WHAT YOU ARE ASKED TO DO
Quote exactly, and only, the lines of the material below from the line with "De 5 mooiste kastelen van België" through the line with "Populairste artikels".

RECORD EXTRACTS below:

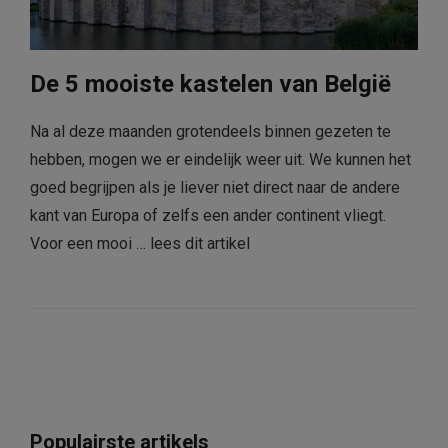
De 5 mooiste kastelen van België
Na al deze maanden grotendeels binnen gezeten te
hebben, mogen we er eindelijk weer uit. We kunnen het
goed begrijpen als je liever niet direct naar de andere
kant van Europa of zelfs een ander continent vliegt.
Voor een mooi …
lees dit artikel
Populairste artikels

End of RECORD EXTRACTS.
RECORD EXTRACTS below:

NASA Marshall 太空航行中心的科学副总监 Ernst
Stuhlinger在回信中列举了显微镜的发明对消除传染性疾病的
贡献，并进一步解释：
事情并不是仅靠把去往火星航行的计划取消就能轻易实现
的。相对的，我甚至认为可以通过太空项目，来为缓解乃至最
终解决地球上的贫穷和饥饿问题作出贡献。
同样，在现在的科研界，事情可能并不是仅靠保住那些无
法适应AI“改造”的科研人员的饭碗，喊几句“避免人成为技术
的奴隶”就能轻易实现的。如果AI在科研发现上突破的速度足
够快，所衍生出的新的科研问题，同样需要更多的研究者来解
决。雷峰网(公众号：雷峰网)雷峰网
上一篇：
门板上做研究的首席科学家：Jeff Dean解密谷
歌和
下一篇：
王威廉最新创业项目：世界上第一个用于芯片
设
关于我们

End of RECORD EXTRACTS.

EXERCISE RESPONSE
De 5 mooiste kastelen van België
Na al deze maanden grotendeels binnen gezeten te
hebben, mogen we er eindelijk weer uit. We kunnen het
goed begrijpen als je liever niet direct naar de andere
kant van Europa of zelfs een ander continent vliegt.
Voor een mooi …
lees dit artikel
Populairste artikels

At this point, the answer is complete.